En raison du risque de complications, l’utilisation des bandelettes sous-urétrales est régulièrement questionnée. Quelle est aujourd’hui la position de l’AFU et du CNP d’urologie ?
Avec près de 90 % des patientes guéries et sans complication, les bandelettes sous-urétrales constituent aujourd’hui le traitement le plus efficace de l'incontinence urinaire à l'effort par hypermobilité urétrale chez la femme. Nous rejoignons donc totalement la position du NICE anglais qui estime que la pose de bandelettes sous-urétrales par voie rétropubienne ou TVT (Tension-free Vaginal Tape) fait partie des options pour traiter l'incontinence urinaire à l'effort chez la femme mais préconise en revanche la voie transobturatrice (TOT), plus à risque de complications sévères, uniquement dans des cas où d'autres options ne sont pas possibles ou dans le cadre d'études cliniques. Les mini-bandelettes quant à elles ne sont plus dans la course.
À mon avis, cette approche est la meilleure. C’est d’ailleurs celle de la HAS.
Une étude a rapporté en 2022 un taux moyen de reprises allant jusqu’à 12,7 %, soit davantage que les 3 % de complications graves généralement avancés. Qu’en est-il exactement ?
Cette discordance entre les chiffres provient des problèmes de codage des différents traitements de complications des bandelettes, ce qui complexifie le calcul précis des taux de complications.

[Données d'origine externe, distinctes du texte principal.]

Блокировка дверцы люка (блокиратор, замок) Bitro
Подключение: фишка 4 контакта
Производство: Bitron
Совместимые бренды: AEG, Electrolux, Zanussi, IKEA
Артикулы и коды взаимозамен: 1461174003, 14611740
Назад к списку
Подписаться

Le taux de 3 % de complications graves provient des études de suivi à long terme (jusqu'à vingt ans) des patientes traitées par bandelettes synthétiques. Ce chiffre représente les complications nécessitant des réinterventions importantes, telles que des douleurs sévères, l’obstruction urinaire, l’érosion vésicale, etc. En revanche, le taux global de réinterventions, incluant les échecs des bandelettes primaires et secondaires, dont une récidive de l'incontinence, est d'environ 10 %.
Peut-on espérer faire mieux en n’implantant en priorité des TVT ?
Les TOT étant pourvoyeuses d’un nombre plus important de complications graves, on pourrait espérer descendre à 1,5 % de complications graves en n’implantant plus que des TVT, hors contre-indications.
Les recommandations HAS de 2023 soulignent aussi l'importance de sélectionner rigoureusement les patientes, en identifiant les pathologies pouvant être associées [à l’échec de ?] ce type d'intervention, telles que les douleurs chroniques dont la fibromyalgie, les migraines, etc. Cette sélection plus rigoureuse permettrait de réduire les risques de complications post-opératoires.
Par ailleurs, si ces interventions par bandelettes synthétiques sont déjà de mieux en mieux gérées, pour limiter encore le risque, leur réalisation doit désormais être confiée à des chirurgiens expérimentés et maintenant leur niveau de formation.
Alors que les autorités sanitaires françaises devraient prochainement se prononcer sur le sujet, quelles sont vos craintes pour l’avenir ?
Si rien ne bouge, il ne sera bientôt plus possible de proposer en France ce traitement, dont l’efficacité est pourtant supérieure à toutes les autres options. En effet, les décrets actuels imposent une révision des bandelettes en nom de marque avant la fin 2024. Les industriels doivent fournir des données démontrant l'efficacité et surtout l'innocuité de chaque bandelette. Cela devrait en conduire plusieurs, notamment américains, à se retirer du marché européen. Cette situation risque de créer une inégalité dans la qualité des soins entre la France et d'autres pays.
Pour débloquer la situation, les CNP d'urologie et de gynécologie, l'AFU et le CNGOF (Collège national des gynécologues et obstétriciens français) mettent conjointement en avant la nécessité d'une meilleure identification des complications liées aux bandelettes sous-urétrales (via notamment l’extension du registre Vigi-Mesh à l’ensemble de la communauté médicale, avec l’obligation d’y inclure toutes les patientes ayant subi l'implantation d'une bandelette) et des solutions pour les traiter.
Nous venons de soumettre des propositions d'amendements en ce sens et de modifications des arrêtés de 2020 et 2021 à la DGOS et à la DGS. Il est également proposé d'établir un cahier des charges pour définir des centres de référence spécialisés dans le traitement des complications graves liées aux bandelettes. Car l'errance médicale et les difficultés à trouver un centre expert dans le traitement des complications aggravent la situation.
De plus, l’AFU prône le développement de la recherche sur l'incontinence urinaire d'effort, qu'elle soit médicamenteuse ou qu'elle implique des dispositifs médicaux, pour trouver des alternatives aux bandelettes synthétiques.